The site also yielded more basic information. “You can go into the woods and see where the builders got their materials,” Diana says, pointing by way of example to the smoothly worked yellow limestone blocks of the foundation. “It’s a soft stone—when it’s wet you can cut it with a saw. That’s why the stones are squares rather than rough and irregular.”

The chestnut logs of the main house weren’t visible when Gary purchased the farm. “They were covered with yellow siding on the exterior,” Diana says, “and inside with sheet rock—the whole interior was in tacky shape.”

Diana and Gary exposed and re-chinked the logs, carefully treating them with a special resin to refresh the antique patina, which now glows like burnished leather. “Our goal has been to restore the house as much as possible,” Diana says, “while being realistic about modern conveniences. We’re taking it one step at a time. And Gary does lots of the work himself—second-generation-Norwegian work ethic.”

Steps taken include cleaning and refinishing the simple tongue-and-groove board ceilings and exposed beams, hanging paintings by the artists Diana represents on the walls, and installing yards of bookshelves. The furniture is primarily antiques—gleaming mahogany and walnut pieces with claw feet and intricate detailing. “All this furniture I already had—I’d collected 19th-century American decorative arts even before I met Gary,” Diana explains. “The Federal style tends to be more formal than this house, but because it’s from roughly the same period, I think it works.”

Upstairs the couple pushed dormers out from the roof to bring in light, converted a closet into an office for Diana, and installed a large desk in one bedroom for Gary, who still line-edits manuscripts the old-fashioned way—pen on paper—at the rate of five pages an hour.

The section that was added on to the Binghams’ log house—a wing which includes a dining and sitting area and the kitchen—is a project for the future. “In the summer, when we have guests, we eat on the side lawn,” Diana says.
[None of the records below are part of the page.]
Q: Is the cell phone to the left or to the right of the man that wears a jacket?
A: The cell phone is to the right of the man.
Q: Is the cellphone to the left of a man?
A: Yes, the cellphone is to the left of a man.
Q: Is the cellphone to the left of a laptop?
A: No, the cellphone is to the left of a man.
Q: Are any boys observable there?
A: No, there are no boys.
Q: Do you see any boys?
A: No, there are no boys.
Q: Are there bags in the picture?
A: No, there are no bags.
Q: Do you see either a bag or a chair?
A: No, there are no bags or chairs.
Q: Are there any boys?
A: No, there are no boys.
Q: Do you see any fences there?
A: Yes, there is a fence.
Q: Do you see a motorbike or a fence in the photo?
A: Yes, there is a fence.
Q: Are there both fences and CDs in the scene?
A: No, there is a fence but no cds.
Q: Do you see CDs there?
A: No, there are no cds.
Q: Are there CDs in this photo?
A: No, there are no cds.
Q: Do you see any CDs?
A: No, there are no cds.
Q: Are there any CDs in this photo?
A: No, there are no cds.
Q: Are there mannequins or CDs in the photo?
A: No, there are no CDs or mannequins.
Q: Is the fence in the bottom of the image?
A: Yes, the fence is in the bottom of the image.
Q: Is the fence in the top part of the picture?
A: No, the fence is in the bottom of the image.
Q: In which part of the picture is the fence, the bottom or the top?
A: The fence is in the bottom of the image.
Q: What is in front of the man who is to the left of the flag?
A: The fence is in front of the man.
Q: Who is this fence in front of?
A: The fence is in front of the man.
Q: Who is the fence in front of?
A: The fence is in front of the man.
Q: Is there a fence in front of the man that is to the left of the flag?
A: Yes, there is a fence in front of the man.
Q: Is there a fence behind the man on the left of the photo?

Resting on saw horses is a massive 12-foot slab of chestnut that the couple found lying in the barn. They plan on making it into a table.

“Writers love visiting us, especially Europeans,” Diana says. “They feel when they’re here that they’re seeing the real America.”

“Writers love visiting us, especially Europeans,” Diana says. “They feel when they’re here that they’re seeing the real America.”